6. Provide Feedback:
Always inform your users of where they are, actions they can take, changes in state, and errors. Use UI to communicate status and, if necessary, next steps to reduce frustration for your user.
7. Think About Defaults:
Think about what your user is trying to achieve and in anticipation of those goals create defaults that help reduce the burden on your user. This becomes particularly important when it comes to form design where you might have certain fields filled out in advance.
Courtesy of UIPatterns.io
As we saw in #2 of UI best practices, consistency and the use of common elements helps your user learn and use new interfaces more effectively. But how does one keep track of the available solutions to designers and the precedent that has been set by other sites and apps? When you find yourself faced with designing for a problem that you know others must have encountered in the past, this is where UI Design Patterns come in handy.
A UI design pattern is a recurring solution to a common design problem. Well-designed interfaces don’t come together by simply stitching different patterns together, but by analyzing existing UI patterns you can develop a sound foundation for customization.
There are many resources out there for UI patterns that collect and organize examples of common solutions. Here are a few of our favourites:
Layouts courtesy of Kyle Ledbetter
User Interface guidelines are similar to best practices, but much more in depth and technical. They are software development documents that offer application designers and developers a set of recommendations and layout examples to help them get their products consistent and pixel perfect.

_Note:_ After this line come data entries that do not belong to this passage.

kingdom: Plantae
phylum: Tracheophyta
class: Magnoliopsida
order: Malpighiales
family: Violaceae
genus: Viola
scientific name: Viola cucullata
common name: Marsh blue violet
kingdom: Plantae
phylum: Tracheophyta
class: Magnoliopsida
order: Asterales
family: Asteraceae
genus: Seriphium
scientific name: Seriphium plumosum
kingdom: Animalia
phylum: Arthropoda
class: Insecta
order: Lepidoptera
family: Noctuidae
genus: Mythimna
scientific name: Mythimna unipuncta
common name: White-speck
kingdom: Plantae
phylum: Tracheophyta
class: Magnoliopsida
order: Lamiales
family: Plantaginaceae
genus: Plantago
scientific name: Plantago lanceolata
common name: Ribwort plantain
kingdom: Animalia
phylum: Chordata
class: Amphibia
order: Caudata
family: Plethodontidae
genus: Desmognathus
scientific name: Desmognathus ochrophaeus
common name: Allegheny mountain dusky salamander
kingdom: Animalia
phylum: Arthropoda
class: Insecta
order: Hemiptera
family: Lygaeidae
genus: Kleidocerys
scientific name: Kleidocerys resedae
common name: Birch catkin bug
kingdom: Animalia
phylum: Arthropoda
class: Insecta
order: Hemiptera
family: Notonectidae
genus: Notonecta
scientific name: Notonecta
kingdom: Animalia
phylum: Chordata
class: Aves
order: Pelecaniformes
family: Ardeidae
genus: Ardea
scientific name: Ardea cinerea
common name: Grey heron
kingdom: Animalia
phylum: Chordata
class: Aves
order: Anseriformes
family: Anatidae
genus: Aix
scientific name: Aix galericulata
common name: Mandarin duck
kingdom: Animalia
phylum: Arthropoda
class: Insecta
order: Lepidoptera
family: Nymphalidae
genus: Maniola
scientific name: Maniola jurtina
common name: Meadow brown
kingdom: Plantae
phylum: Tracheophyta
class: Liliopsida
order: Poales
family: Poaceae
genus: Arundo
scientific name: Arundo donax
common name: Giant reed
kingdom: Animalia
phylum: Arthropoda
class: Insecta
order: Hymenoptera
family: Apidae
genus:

The two most commonly consulted guidelines are from Apple in their Human Interface Guidelines and Android’s Guidelines intertwined with Google’s Material Design Principles.
Although rules are made to be broken, these guidelines are considered required reading for any UI designer.
Image Credit: Apple
Know Your User
Finally, design is not a one-size fits all discipline. One of the most important aspects of UI design is to understand who you’re designing for above all else. At the end of the day, problem solving is the goal so understanding your end-users and what they need is paramount. Get to know them, understand their abilities, preferences and tendencies. Don’t fall into the trap of designing for yourself and keep abreast of changes in this quickly changing field.
The Future of UI Design
With VR and AR taking off UI Design is poised to undergo monumental changes in the near future, of which we are only starting to see take shape: New resolutions/design ratios (and lack thereof) for immersive environments, non-diegetic and spatial UI. Designers also have to bear in mind the trend toward device convergence, human/computer integration in the form of implants and wearables and the disappearance of the screen as we know it. The challenge for UI designers will be to develop consistent, intuitive UI patterns for these new, immersive environments in 3 dimensions while continuing to design inclusively and provide accessible alternatives to the less able of us. At any rate, it’s an exciting time to be a designer.